Киевлянин Лев Копелев — литературовед, критик и диссидент, был арестован в 1945 году, в книге мемуаров «Хранить вечно» вспоминает, как он, атеист, стал свидетелем тайного празднования Пасхи 1946 года в Унженском исправительно-трудовом лагере: «Койки сдвинуты к стенам. В углу тумбочка, застланная цветным домашним покрывалом. На ней икона и несколько самодельных свечей. Батюшка с жестяным крестом в облачении, составленном из чистых простынь, кадил душистой смолкой….В небольшой комнате полутемно, мерцают тоненькие свечки. Батюшка служит тихим, глуховатым, подрагивающим стариковским голосом. Несколько женщин в белых платочках запевают тоже негромко, но истово светлыми голосами.
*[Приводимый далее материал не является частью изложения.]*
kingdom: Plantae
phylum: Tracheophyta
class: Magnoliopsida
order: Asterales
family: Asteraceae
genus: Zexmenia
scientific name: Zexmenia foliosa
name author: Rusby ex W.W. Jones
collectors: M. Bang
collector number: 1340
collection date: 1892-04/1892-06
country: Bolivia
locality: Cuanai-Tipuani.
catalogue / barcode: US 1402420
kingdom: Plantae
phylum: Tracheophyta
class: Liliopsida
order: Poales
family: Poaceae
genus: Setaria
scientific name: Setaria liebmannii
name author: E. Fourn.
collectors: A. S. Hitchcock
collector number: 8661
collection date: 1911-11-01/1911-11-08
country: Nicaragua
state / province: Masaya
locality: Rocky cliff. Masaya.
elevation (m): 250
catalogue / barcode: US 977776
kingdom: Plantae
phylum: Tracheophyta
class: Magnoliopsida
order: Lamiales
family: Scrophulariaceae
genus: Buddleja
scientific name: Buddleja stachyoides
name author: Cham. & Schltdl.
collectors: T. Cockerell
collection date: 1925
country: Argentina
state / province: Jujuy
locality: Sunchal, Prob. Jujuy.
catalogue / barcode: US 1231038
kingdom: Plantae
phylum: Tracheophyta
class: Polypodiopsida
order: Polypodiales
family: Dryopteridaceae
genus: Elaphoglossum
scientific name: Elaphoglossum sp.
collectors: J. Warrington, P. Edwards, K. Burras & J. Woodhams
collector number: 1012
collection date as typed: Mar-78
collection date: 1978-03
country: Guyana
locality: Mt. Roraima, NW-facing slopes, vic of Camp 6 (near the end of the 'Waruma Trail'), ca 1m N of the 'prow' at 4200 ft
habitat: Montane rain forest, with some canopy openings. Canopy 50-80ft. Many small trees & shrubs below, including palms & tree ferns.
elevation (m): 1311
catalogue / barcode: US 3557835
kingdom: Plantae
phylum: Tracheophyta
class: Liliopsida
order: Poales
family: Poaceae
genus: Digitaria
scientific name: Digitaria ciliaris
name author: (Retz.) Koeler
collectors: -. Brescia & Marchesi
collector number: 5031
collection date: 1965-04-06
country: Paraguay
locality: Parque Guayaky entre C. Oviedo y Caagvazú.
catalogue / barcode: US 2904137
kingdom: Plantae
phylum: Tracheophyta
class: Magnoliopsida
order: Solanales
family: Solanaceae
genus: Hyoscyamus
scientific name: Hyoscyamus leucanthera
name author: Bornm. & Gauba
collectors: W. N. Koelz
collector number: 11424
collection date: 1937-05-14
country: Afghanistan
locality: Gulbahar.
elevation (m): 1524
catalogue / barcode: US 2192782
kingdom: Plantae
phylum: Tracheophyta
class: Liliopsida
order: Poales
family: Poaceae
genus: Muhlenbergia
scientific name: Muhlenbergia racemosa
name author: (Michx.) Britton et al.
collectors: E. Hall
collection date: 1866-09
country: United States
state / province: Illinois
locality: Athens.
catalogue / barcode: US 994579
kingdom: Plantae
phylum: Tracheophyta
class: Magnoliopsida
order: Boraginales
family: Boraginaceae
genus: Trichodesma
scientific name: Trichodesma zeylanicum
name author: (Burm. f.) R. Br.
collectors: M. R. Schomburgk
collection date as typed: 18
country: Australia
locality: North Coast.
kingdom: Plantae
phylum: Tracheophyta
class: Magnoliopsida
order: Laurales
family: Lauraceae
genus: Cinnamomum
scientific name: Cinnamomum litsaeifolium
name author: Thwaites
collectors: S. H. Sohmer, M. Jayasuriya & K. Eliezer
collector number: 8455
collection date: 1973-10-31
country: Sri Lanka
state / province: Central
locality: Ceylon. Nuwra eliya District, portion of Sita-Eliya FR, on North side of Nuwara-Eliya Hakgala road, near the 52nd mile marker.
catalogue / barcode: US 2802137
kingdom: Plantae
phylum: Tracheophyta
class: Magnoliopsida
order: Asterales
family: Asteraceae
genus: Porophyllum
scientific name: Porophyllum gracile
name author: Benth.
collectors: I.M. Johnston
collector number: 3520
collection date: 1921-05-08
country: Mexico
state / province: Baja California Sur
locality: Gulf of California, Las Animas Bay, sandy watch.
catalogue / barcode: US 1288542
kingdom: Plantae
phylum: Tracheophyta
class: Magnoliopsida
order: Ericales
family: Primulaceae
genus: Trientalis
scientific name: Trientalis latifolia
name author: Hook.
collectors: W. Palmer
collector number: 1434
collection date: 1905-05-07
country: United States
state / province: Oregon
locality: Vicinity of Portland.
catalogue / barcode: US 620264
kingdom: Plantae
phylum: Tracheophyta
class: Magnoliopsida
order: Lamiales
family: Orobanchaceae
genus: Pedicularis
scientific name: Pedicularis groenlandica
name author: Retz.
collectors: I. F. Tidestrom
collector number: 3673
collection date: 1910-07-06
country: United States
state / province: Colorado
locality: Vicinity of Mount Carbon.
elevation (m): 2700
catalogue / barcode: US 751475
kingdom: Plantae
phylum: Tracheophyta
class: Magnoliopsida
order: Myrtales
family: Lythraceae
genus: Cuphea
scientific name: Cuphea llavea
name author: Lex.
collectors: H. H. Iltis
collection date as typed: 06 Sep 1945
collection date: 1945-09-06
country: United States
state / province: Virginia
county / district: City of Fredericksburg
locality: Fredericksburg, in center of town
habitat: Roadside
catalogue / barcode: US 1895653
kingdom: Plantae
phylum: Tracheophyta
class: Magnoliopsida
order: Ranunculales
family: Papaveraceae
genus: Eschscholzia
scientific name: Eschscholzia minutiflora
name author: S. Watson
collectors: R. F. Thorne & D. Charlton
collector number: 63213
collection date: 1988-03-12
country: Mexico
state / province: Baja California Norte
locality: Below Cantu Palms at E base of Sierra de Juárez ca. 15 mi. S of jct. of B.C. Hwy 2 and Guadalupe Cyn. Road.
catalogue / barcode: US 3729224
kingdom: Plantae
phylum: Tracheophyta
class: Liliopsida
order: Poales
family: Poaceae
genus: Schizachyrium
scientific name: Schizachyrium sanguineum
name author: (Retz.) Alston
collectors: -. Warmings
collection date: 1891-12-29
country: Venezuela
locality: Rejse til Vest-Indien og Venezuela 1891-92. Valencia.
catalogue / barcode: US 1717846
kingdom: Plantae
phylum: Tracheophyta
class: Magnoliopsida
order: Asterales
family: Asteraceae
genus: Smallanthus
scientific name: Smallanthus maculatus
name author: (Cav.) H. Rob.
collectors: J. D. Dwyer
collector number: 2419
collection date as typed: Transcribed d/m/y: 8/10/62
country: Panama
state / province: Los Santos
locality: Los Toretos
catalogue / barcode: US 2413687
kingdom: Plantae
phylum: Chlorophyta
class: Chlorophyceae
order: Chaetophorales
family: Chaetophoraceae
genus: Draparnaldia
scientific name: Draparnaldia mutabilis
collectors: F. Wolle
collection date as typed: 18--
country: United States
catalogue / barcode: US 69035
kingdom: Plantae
Хор подхватывает дружно, хотя все стараются, чтоб негромко… Мы здесь едва знаем или вовсе не знаем друг друга. Иных и не узнать в сумраке. Наверное, не только мы с Сергеем неверующие. Но поем все согласно: Христос воскресе из мертвых…»
А это воспоминания о лагерной Пасхе 1954 года украинки Стефании Чабан-Гаваль. Ее арестовали в 1944 году за участие в УПА (запрещенная в России организация — прим. ред.). Восемнадцатилетней девушкой она попала в сталинские лагеря, впоследствии была активной участницей Норильского восстания 1953 года:
«Приближается Пасха. За несколько дней до этого праздника весь барак (2 секции) не ели вечернюю пайку хлеба… В пасхальную субботу из каши делали „торты". Из хлеба также придумали „пасхи". Пасхальные яйца, сделанные из глины, покрасили краской, которой пишут лозунги. Принесли зеленых веток, кто чем имел понакрывали столы. Всю эту „красоту" расставили на столах, украсили зеленью ветвей, и стало поистине праздничное настроение у всех… Пришла Пасха. Все одеты в то, кто что имел дома, но все в чистом. В бараке убрано. Собираются на Богослужение». А еще Стефания замечает, что «…все годы до 1953 года этот контингент (так нас там называли) придерживался своих отеческих традиций, строго запрещенных лагерным режимом, преследуемых с наказаниями БУРом, штрафными пайками, а все равно те упрямые „бандеровки" своего не забывали даже в самых свирепых условиях…» В лагерях не редкостью были общие празднования Пасхи, когда украинцы «кооперировались» с литовцами, поляками, но это стало возможным лишь после 1953 года.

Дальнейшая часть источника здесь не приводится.